Доклад принят в программу конференции

Robin Percy

OpsGuru

Robin brings nearly two decades of software engineering and operational experience to our leadership team and client engagements. As a member, committer, and reviewer within the Kubernetes community, he specializes in designing, building, and operating scalable, cloud-native platforms.

Тезисы

Зал «Найроби + Касабланка»

7 ноября, 12:00

I will speak about my recent experience designing and building production-grade high-throughput istio service meshes on Kubernetes (GKE). In particular, I will discuss three important considerations in designing such a system, with a working demonstration of their implementation:
* Ensuring Visibility at all tiers;
* Efficient use of GRPC streams;
* Scaling the Istio Control Plane.

Ensuring you have visibility into the correct metrics is a critical step in building a high-performance system. Istio provides great tooling around visibility, but the defaults are not suitable for production - especially under heavy load. I will demonstrate the customizations required to Prometheus, Jaeger, and Grafana in order to maximize visibility into the platform, service mesh, protocol, and application tiers of the system.

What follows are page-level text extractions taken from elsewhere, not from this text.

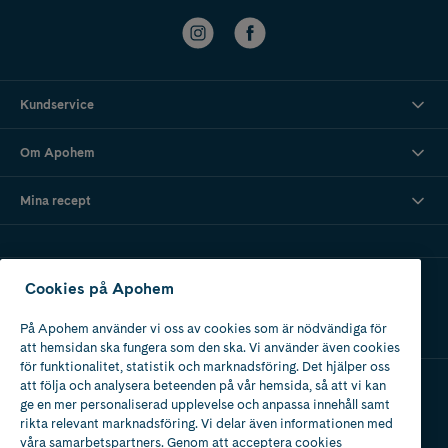
Kundservice
Om Apohem
Mina recept
Ladda ner vår app
Cookies på Apohem
På Apohem använder vi oss av cookies som är nödvändiga för
att hemsidan ska fungera som den ska. Vi använder även cookies
för funktionalitet, statistik och marknadsföring. Det hjälper oss
att följa och analysera beteenden på vår hemsida, så att vi kan
ge en mer personaliserad upplevelse och anpassa innehåll samt
Apotek med tillstånd
rikta relevant marknadsföring. Vi delar även informationen med
av Läkemedelsverket
våra samarbetspartners. Genom att acceptera cookies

GRPC streams are a powerful tool, but there are pitfalls to be aware of when adopting them - especially in combination with Istio. For example, Istio has limited metrics for GRPC streams, when compared to HTTP/S, which can waste a lot of time and frustration in debugging and optimizing. Similarly, load balancing GRPC streams requires special considerations. I will demonstrate how to design a production-grade system that works around these limitations.

Finally, I will demonstrate how the Istio control plane can be configured to scale with your workload. As of Istio 1.2.x, a misconfigured control plane can result in backpressure and downtime within the application data plane. In fact, the default HPA and telemetry configurations are not suitable for high-throughput systems. I will describe how these configurations can be modified to suit your workloads.